Hoje me senti como se fosse

Dias ocorrem quando a gente se sente um monte de lixo. Como sacos pretos deixados na rua, logo tornados rotos por cães vadios, que pecaram unicamente por crescerem além do previsto. Sendo abandonados a própria sorte. Depois que seus latidos passaram a incomodar o vizinho e suas cacas acabaram por dar mau cheio à varanda antes limpinha da mãe dos meninos. Os mesmos que pediram ao Papai Noel, em sua cartinha deixada de véspera na árvore de Natal, suplicando por um pet peludo, olhos escuros e confiáveis. Mas, como quase sempre acontece, num dia cedo, manhã radiante de primavera ainda sem chuva a tintar de cinza o céu azul até demais, quando o cãozinho crescido abanava o rabinho curto, pensando ir passear no parque, ali fazer diabruras junto ao amigo pseudo- dono, uma vez entronizado no porta mala, não no banco de trás junto aos dois filhos maiores, quilômetros na estrada sem rumo foi deixado no asfalto, solitário, perdido, sentindo-se o último dos derradeiros. E nunca mais viu nenhum dos seus antigos senhores. Até que um dia, triste sina, andando lentamente pela mesma estrada, cansado de procurar sua antiga morada, fechou os olhos enxergadores, até cometer suicídio, atropelado por um carro em alta velocidade. Que nem tempo teve de se desviar da colisão contra a sua própria pessoa amistosa e fiel. Dele só restou uma mancha vermelha e peluda atapetando o asfalto. Mortinho da silva, embora se chamasse Totó.
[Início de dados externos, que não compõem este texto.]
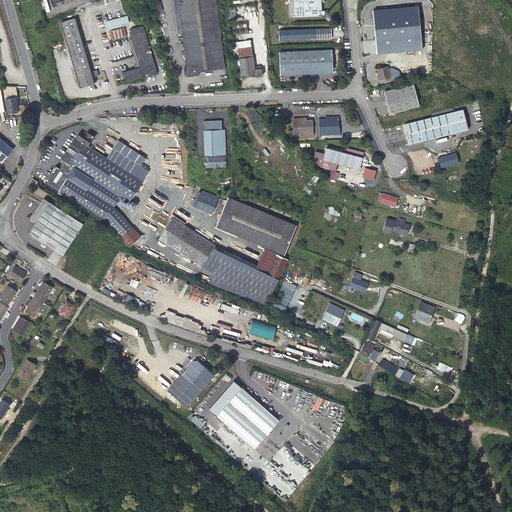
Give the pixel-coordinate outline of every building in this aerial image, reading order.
[(153,0),(156,11),(162,10),(159,0),(153,0)] [(225,68),(216,0),(177,0),(186,66),(188,66),(189,73),(199,72),(225,68)] [(287,0),(288,18),(294,17),(322,16),(321,0),(287,0)] [(418,6),(373,11),(377,53),(422,49),(421,47),(420,35),(418,6)] [(242,8),(228,11),(231,29),(245,26),(242,8)] [(107,27),(128,23),(127,14),(105,18),(107,27)] [(94,83),(75,18),(60,22),(80,88),(94,83)] [(126,82),(157,73),(143,26),(129,30),(137,57),(140,67),(130,70),(123,72),(126,82)] [(124,28),(110,32),(112,41),(126,37),(124,28)] [(286,30),(286,39),(331,38),(331,28),(286,30)] [(231,32),(232,38),(246,35),(245,29),(231,32)] [(428,46),(428,34),(420,35),(421,47),(428,46)] [(255,75),(255,76),(262,76),(261,68),(260,66),(254,66),(250,40),(237,42),(241,77),(255,75)] [(332,73),(331,50),(279,52),(280,75),(332,73)] [(140,67),(137,57),(135,57),(137,63),(134,67),(130,68),(130,70),(140,67)] [(393,65),(392,67),(407,74),(417,71),(420,66),(403,58),(400,63),(396,61),(393,65)] [(189,73),(188,66),(186,66),(185,66),(184,67),(184,68),(184,69),(185,75),(185,76),(186,76),(187,76),(198,75),(199,74),(199,73),(199,72),(189,73)] [(400,75),(399,71),(392,67),(388,68),(388,66),(377,69),(379,80),(400,75)] [(413,84),(384,91),(389,113),(418,106),(413,84)] [(5,99),(8,114),(18,112),(15,97),(5,99)] [(453,107),(432,113),(433,117),(454,111),(453,107)] [(252,125),(256,130),(264,121),(253,109),(245,109),(256,121),(252,125)] [(433,117),(404,124),(409,144),(468,129),(463,109),(454,111),(433,117)] [(338,116),(326,116),(326,119),(318,119),(319,135),(330,135),(329,133),(340,132),(340,128),(339,128),(338,116)] [(312,119),(305,120),(305,117),(292,118),(293,130),(292,130),(292,134),(302,134),(303,136),(313,136),(312,119)] [(221,120),(203,121),(204,130),(221,129),(221,120)] [(264,121),(256,130),(260,134),(269,125),(264,121)] [(225,155),(224,130),(204,131),(205,156),(225,155)] [(145,158),(118,141),(107,158),(88,146),(91,141),(94,136),(88,132),(85,137),(80,134),(77,134),(60,162),(63,163),(60,168),(56,166),(55,166),(44,183),(58,192),(59,190),(102,218),(114,207),(121,197),(129,202),(148,171),(145,169),(140,166),(143,161),(145,158)] [(277,138),(273,143),(279,148),(283,143),(277,138)] [(12,149),(7,145),(0,153),(0,160),(1,162),(12,149)] [(326,147),(322,160),(331,162),(359,170),(364,152),(347,148),(346,150),(343,149),(343,152),(326,147)] [(315,157),(307,149),(304,153),(313,160),(315,157)] [(225,156),(205,156),(205,161),(203,163),(205,165),(208,168),(226,167),(225,156)] [(331,162),(322,160),(320,167),(329,169),(331,162)] [(149,164),(143,161),(140,166),(145,169),(149,164)] [(373,179),(376,170),(364,167),(362,177),(373,179)] [(337,178),(338,171),(330,169),(328,177),(337,178)] [(195,205),(212,213),(219,197),(201,190),(195,205)] [(383,193),(380,202),(395,206),(398,198),(389,195),(383,193)] [(296,226),(234,200),(228,197),(226,201),(225,205),(216,226),(284,255),(296,226)] [(83,224),(44,198),(30,219),(35,223),(28,233),(62,256),(83,224)] [(334,207),(326,206),(323,219),(331,221),(332,214),(333,210),(334,207)] [(140,237),(114,207),(102,218),(125,244),(126,245),(130,247),(140,237)] [(353,211),(351,219),(359,221),(362,213),(353,211)] [(158,239),(201,267),(214,247),(215,245),(172,217),(158,239)] [(391,230),(407,235),(410,225),(404,223),(405,220),(399,218),(398,221),(393,220),(391,230)] [(214,247),(201,267),(216,273),(214,277),(264,297),(274,277),(255,268),(256,266),(227,251),(226,253),(214,247)] [(288,259),(265,248),(256,266),(255,268),(274,277),(279,279),(288,259)] [(319,256),(316,254),(309,268),(312,269),(319,256)] [(14,266),(9,275),(20,282),(26,273),(14,266)] [(160,283),(165,286),(171,271),(165,269),(160,283)] [(355,272),(349,286),(365,292),(368,282),(360,279),(361,275),(355,272)] [(131,278),(128,284),(135,287),(138,280),(131,278)] [(43,281),(34,296),(44,302),(53,287),(43,281)] [(282,284),(271,307),(283,312),(294,290),(282,284)] [(7,285),(0,295),(0,298),(9,304),(17,291),(7,285)] [(120,298),(135,306),(138,299),(124,291),(120,298)] [(44,302),(34,296),(25,312),(34,318),(44,302)] [(67,301),(59,313),(66,317),(74,306),(67,301)] [(320,318),(337,325),(344,309),(328,301),(320,318)] [(237,313),(238,308),(221,302),(219,307),(237,313)] [(429,322),(434,307),(420,302),(414,317),(429,322)] [(29,322),(20,317),(12,329),(22,335),(29,322)] [(247,333),(272,338),(275,323),(251,318),(247,333)] [(372,333),(375,334),(380,322),(375,320),(370,332),(372,333)] [(384,324),(380,322),(375,334),(379,336),(384,324)] [(403,332),(390,327),(388,331),(393,333),(392,336),(400,339),(403,332)] [(414,337),(407,334),(404,341),(411,344),(414,337)] [(36,335),(31,342),(36,345),(38,342),(40,338),(36,335)] [(372,349),(374,345),(368,342),(365,341),(359,353),(367,358),(373,361),(378,352),(372,349)] [(438,359),(434,366),(443,370),(446,363),(438,359)] [(27,360),(18,375),(26,380),(36,365),(27,360)] [(214,374),(198,360),(193,360),(168,390),(187,406),(214,374)] [(440,380),(442,377),(422,367),(421,370),(440,380)] [(390,373),(397,378),(399,375),(392,370),(390,373)] [(233,381),(208,409),(253,449),(279,421),(233,381)] [(230,459),(241,466),(245,459),(234,453),(230,459)]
Dias existem quando a gente se sente feliz e realizado. No meu caso são a maior parte.

Mas, sobremodo este que vos escreve, de quando em vez sente-se acabrunhado.

Foi dessa maneira que me senti no dia de hoje. Feriado nacional, data comemorativa ao dia das crianças, e tendo como inspiradora aquela santinha escura, padroeira do Brasil.

Tantas e tantas vezes me julguei menino. Noutro dia, defronte ao meu consultório de urologista escritor estabelece-se um consultório de pediatria. Semana passada marquei consulta com o médico de crianças. Da sua secretária solícita e gentil recebi pirulitos e balas macias. Como macio era o colo de minha mãe. Pena que, na hora do atendimento, quando passei minha carteirinha de Unimed na ranhura a ela destinada, o computador sabichão recusou a passagem, deixando na tela, a minha frente, o seguinte dito: “olha aqui, vetusto ancião. Seu lugar é no médico do andar de baixo. Um geriatra competente, parente de um psiquiatra que perfeitamente vai entender seus queixumes”. Não precisa dizer da minha decepção após o fato real que apenas eu não constato. Sou em realidade um idoso sênior, com mania de ser menino, como me sinto ao lado do querido Theo, meu lindo netinho.

Mesmo assim continuo a dar asas a imaginação. Mesmo ancião, em idade provecta, um sapato velho e gasto de tantas andanças sem esperanças senão de em breve ser enterrado junto aos meus tantos livros, persisto em devanear meus idílios todos.

Ora me sinto criança. De repente um velho gagá. Melhor tio.

Hoje, já noite, perto das oito dela mesma, ao descer a rua rumo ao encontro de meu neto, na casa da minha filha, e do meu genro, avistei um velhinho trôpego, abengalado, descendo ao meu lado.

Tentei puxar conversa com ele próprio. Ele, a custa de um fone de ouvido, mal escutando meus ditos, ao saber a minha real idade, pilheriou?, ou não, dizendo assim: “quer saber, velho como eu, apesar de menos alguns anos de idade. Contente-se com a idade que tem. Nada contra ser velho. Tem inúmeras vantagens”.

Como ele estava muito lento e eu, como sempre, apressado, a ele olhei, com olhos de pura nostalgia.

Hoje, descendo a rua, no dia das crianças, fato inconteste, não mais sou como elas.

Mesmo assim senti-me como se fosse. E aí? Alguém contra?